* **Task item**: Look through the material below. Copy every line with the string "Vanqua" in it.

* **Dataset**:
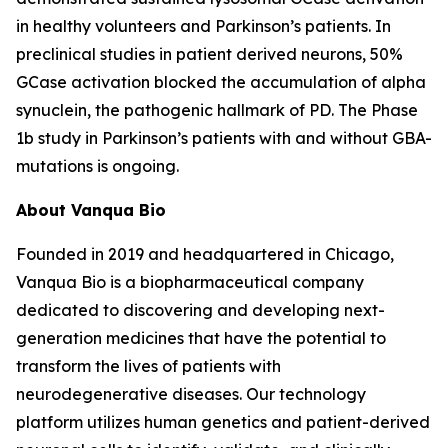
in healthy volunteers and Parkinson’s patients. In
preclinical studies in patient derived neurons, 50%
GCase activation blocked the accumulation of alpha
synuclein, the pathogenic hallmark of PD. The Phase
1b study in Parkinson’s patients with and without GBA-
mutations is ongoing.
About Vanqua Bio
Founded in 2019 and headquartered in Chicago,
Vanqua Bio is a biopharmaceutical company
dedicated to discovering and developing next-
generation medicines that have the potential to
transform the lives of patients with
neurodegenerative diseases. Our technology
platform utilizes human genetics and patient-derived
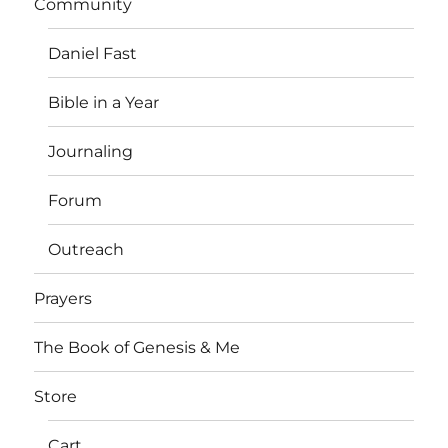
Community
Daniel Fast
Bible in a Year
Journaling
Forum
Outreach
Prayers
The Book of Genesis & Me
Store
Cart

* **Result of this task**:
About Vanqua Bio
Vanqua Bio is a biopharmaceutical company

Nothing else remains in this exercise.